— Requirement A —
In the forum thread about brake fluid as a paint remover, translate this sentence into Spanish: "It will strip off a baked on finish as well, but takes a few days to soften it up."
— Requirement B —
Substitute "full hour" for "half hour" in the forum thread about brake fluid as a paint remover, and write out the passage from "I was very sceptical" up to and including "don't care about.".
— Requirement C —
Resume the forum thread about brake fluid as a paint remover, picking up after its final line.

— Passage provided —
___
I was amazed at how efficient it was at removing paint and thought I'd share the experience. Not sure but I think brake fluid is cheaper than your average tin of paint stripper and well worth considering!

Regards IDP


----------



## Kermit (May 19, 2010)

It will strip off a baked on finish as well, but takes a few days to soften it up.

AND will remove a cars paint job in about one week exactly. DAMHIKT

 ;D


----------



## IDP (May 19, 2010)

Have seen brake fluid completely wreck a car paint job overnight !


----------



## krv3000 (May 26, 2010)

HI brake fluid is also good penetrating oil


----------



## HS93 (May 26, 2010)

in the UK you can get a pan cleaner called Fairy power spray, I used it to remove some car paint and some enamel, not as harmful as brake cleaner and can be washed off.
I was very sceptical when someone told me about it but it took it all off after a half hour .

Peter


----------



## Ed T (May 28, 2010)

I've also had good luck using brake FLUID (not cleaner) to remove paint from plastic parts like models where I screwed up the paint job. As always, test in an area you don't care about.


----------



## kcmillin (May 28, 2010)

Is there a specific brake fluid that works best? DOT 3, DOT 4, DOT 5, or any other DOT or no DOT, whatever you think is best. 

Kel


Oh, and a side thought. You may not want to use brake fluid as a paint thinner, if your substraight is made of certain types of plastic. (I'm not sure which ones) You should always do a test, and let it sit for a day or so. It can be extremely corrosive to plastic.


----------



## johnthomp (Jun 1, 2010)
___
— Data listing —

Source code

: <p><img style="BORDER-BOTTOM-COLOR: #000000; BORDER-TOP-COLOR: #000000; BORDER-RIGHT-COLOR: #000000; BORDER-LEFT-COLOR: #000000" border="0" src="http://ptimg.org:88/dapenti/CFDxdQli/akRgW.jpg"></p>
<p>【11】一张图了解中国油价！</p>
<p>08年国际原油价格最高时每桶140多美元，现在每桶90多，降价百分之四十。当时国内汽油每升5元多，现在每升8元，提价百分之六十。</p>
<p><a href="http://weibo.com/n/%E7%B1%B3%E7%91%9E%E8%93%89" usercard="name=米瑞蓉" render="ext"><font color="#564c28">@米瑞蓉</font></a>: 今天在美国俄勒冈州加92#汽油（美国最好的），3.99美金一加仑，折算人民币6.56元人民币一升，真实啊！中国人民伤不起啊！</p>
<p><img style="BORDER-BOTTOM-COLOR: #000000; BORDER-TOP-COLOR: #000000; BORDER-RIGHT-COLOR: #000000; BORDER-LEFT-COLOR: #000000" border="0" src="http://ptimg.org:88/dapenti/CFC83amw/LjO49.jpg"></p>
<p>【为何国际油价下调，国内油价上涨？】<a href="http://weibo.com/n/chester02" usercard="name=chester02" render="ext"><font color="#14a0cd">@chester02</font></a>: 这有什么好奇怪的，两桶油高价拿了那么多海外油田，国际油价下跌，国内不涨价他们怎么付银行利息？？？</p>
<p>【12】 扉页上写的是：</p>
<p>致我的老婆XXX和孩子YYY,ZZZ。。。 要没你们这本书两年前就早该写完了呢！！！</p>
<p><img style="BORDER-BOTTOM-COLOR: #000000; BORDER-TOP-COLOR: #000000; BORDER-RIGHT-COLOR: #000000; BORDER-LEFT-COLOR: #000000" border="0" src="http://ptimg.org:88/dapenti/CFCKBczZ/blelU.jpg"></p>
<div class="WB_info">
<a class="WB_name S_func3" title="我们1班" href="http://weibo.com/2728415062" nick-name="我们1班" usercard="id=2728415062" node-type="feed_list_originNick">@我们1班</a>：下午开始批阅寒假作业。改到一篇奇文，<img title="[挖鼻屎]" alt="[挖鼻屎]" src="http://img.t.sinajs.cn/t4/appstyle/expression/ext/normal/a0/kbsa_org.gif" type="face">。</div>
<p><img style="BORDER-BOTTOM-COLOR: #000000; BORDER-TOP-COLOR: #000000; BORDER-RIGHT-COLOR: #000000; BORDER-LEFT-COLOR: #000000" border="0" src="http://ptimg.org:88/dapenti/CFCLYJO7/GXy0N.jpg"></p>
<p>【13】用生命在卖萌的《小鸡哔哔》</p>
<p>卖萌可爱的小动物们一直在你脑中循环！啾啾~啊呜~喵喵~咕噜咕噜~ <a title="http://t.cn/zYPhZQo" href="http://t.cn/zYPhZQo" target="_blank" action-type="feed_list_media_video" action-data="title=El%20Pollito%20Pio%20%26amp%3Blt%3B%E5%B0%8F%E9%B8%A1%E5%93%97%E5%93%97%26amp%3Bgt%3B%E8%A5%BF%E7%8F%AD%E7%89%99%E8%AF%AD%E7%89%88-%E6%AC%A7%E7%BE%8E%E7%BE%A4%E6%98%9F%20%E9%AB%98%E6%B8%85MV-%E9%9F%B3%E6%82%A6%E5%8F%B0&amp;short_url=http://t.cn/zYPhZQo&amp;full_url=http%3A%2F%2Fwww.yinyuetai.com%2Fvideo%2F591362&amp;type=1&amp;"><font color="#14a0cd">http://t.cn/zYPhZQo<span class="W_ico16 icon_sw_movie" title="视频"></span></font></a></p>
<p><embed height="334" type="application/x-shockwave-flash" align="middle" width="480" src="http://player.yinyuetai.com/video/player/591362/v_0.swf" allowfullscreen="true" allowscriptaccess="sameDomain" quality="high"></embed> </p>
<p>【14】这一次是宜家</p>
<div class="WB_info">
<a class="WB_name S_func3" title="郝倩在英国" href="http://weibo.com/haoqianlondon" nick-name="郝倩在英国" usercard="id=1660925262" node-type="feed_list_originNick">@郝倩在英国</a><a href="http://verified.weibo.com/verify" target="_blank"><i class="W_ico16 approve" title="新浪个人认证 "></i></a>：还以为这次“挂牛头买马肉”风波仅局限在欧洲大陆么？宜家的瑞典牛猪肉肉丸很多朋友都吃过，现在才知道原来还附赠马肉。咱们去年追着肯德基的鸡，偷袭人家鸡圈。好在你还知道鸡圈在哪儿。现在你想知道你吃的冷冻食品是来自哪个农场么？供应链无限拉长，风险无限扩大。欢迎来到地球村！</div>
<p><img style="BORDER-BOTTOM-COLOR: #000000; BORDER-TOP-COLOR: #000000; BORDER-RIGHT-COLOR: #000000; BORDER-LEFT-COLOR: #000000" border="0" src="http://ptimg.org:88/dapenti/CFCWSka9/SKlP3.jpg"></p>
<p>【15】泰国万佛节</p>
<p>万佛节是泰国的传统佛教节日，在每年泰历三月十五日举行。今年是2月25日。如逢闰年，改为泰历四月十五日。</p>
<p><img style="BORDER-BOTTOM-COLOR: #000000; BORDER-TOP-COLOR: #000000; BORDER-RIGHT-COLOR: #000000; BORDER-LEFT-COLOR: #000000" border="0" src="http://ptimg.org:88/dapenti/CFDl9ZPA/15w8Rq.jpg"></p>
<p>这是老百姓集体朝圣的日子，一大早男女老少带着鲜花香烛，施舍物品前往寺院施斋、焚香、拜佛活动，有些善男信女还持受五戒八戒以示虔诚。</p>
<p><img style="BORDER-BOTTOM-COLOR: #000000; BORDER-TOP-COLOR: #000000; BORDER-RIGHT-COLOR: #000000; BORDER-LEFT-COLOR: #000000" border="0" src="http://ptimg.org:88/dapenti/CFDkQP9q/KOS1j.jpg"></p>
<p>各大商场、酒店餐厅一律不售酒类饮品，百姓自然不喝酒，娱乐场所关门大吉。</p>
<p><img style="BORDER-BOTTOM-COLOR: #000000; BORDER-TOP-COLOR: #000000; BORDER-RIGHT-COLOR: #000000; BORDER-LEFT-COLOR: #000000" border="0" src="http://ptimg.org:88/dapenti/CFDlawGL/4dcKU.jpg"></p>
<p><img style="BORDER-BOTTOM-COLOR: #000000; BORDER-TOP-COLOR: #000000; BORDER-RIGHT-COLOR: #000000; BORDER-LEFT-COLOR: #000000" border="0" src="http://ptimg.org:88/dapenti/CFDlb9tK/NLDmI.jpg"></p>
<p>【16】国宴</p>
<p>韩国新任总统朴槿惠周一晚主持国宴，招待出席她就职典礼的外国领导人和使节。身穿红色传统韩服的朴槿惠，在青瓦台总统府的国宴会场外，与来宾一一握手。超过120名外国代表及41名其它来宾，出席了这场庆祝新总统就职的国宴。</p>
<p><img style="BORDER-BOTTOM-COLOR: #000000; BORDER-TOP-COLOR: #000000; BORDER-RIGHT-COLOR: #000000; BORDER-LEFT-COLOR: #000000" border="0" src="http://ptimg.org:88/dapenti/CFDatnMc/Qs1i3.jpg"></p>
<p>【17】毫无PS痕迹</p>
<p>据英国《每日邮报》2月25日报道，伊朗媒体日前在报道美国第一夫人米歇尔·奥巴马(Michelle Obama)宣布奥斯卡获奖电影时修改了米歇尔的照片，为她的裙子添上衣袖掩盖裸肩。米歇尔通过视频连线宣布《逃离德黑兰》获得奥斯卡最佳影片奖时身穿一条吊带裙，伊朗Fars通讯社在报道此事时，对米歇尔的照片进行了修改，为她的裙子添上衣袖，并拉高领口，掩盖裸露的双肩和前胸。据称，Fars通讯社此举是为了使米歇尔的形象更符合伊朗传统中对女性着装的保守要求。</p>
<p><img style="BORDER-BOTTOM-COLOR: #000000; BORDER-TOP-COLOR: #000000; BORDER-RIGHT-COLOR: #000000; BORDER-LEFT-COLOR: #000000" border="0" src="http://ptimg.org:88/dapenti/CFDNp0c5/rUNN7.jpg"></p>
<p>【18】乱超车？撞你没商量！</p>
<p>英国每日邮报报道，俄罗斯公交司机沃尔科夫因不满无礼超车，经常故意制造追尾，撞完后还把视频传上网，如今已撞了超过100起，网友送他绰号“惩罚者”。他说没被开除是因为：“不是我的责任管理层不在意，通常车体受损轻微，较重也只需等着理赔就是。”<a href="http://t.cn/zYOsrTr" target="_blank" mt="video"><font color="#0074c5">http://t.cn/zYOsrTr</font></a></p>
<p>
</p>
___
— Reply A —
También quitará un acabado horneado, pero tarda unos días en ablandarlo.

— Reply B —
I was very sceptical when someone told me about it but it took it all off after a full hour .

Peter


----------



## Ed T (May 28, 2010)

I've also had good luck using brake FLUID (not cleaner) to remove paint from plastic parts like models where I screwed up the paint job. As always, test in an area you don't care about.

— Reply C —
heres another one to consider my grandmother made me clean the limescale out of her kettle a few years ago when i was looking after her she told me to fill it to the brim with cocacola i thought she was either loseing her marbles or haveing me on but 2 hours later when i was asked to rinse it out i was astonished to find the kettle was like brand new inside so later i experimented with the stuff i threw 2 litres down the toilet and that too came up like new and it also found out given enough time it can not only remove paint but annodize and powdercote god only knows what its doing to my guts !!!!


----------



## Ed T (Jun 19, 2010)

Belated reply regarding what kind of brake fluid. DOT 3 or 4 should be the ticket. DOT5 is silicone fluid and won't work at all and you'll never get paint to stick to the part again. WRT Coke as a cleaner, it is a fairly strong acid and will work well on any base material (lime build up for instance), but, while it may affect some paints eventually, it's not first on my list since there are many other choices that work better.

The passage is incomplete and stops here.